Kamu mülkiyetindeki binalarda hizmet sunumuna devam eden ASM’lerde de kira sorunu devam ediyor. Kira artış oranları maaş artış oranlarının üzerindedir. Örneğin kira artışı yıl içerisinde yüzde 70’leri bulurken, maaş artışı yüzde 30 civarındadır.
Kamusal sağlık hizmeti niteliği bulunan Aile Hekimliğine işletme gözüyle yaklaşılmasına son verilmelidir!
Ülkemizde kamu kaynaklarının etkin, verimli ve adaletli kullanımı söz konusu olsaydı; Türkiye genelindeki tüm şehir hastanelerinin müteahhitlerine ödenen 1 saatlik kira ile 1 ASM’nin yapımı mümkün olacaktı!
Vergi yükü eşit ve demokratik şekilde dağıtılarak ciddi bir kaynak yaratılabilir. Bu kaynak, sağlık hizmeti sunumu için gerekli mekânsal organizasyonun altyapısı için kullanılabilir.
Ankara Tabip Odası olarak bir kez daha belirtmek isteriz ki;
-ASM’lerin yeterli uygunlukta ve eşit standartlarda olmasını sağlamak Sağlık Bakanlığı’nın görevidir.
-ASM’ler Sağlık Bakanlığı tarafından yapılan binalarda ve yeterli donanım sağlanarak inşa edilmelidir.
-Başta deprem güvenliği olmayan kamu binalarında hizmet veren ASM binaları, Sağlık Bakanlığı tarafından güçlendirilmeli ya da yeniden inşa edilmelidir.
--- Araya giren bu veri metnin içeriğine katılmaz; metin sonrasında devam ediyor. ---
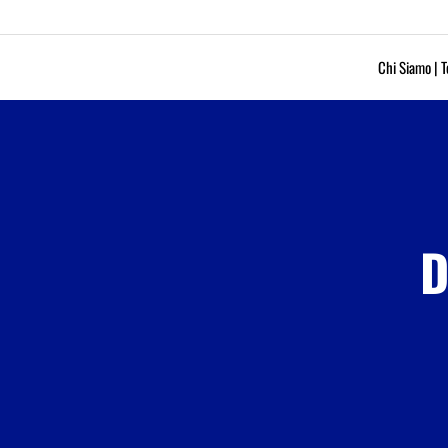
Chi Siamo | T
D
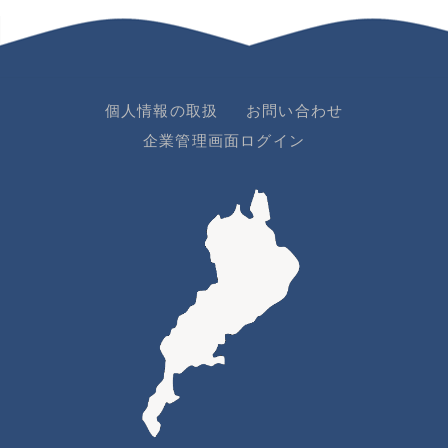
個人情報の取扱
お問い合わせ
企業管理画面ログイン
Bu adaletsiz ve eşitsiz vergi uygulamasına karşılık her ay sabit kalmak koşuluyla en fazla yüzde 15 vergi kesinti oranlarını hayata geçirilmesini istiyoruz. Bunun için 26 haftadır sürdürdüğümüz mücadelemizi sonuç alana dek devam ettirmede kararlıyız.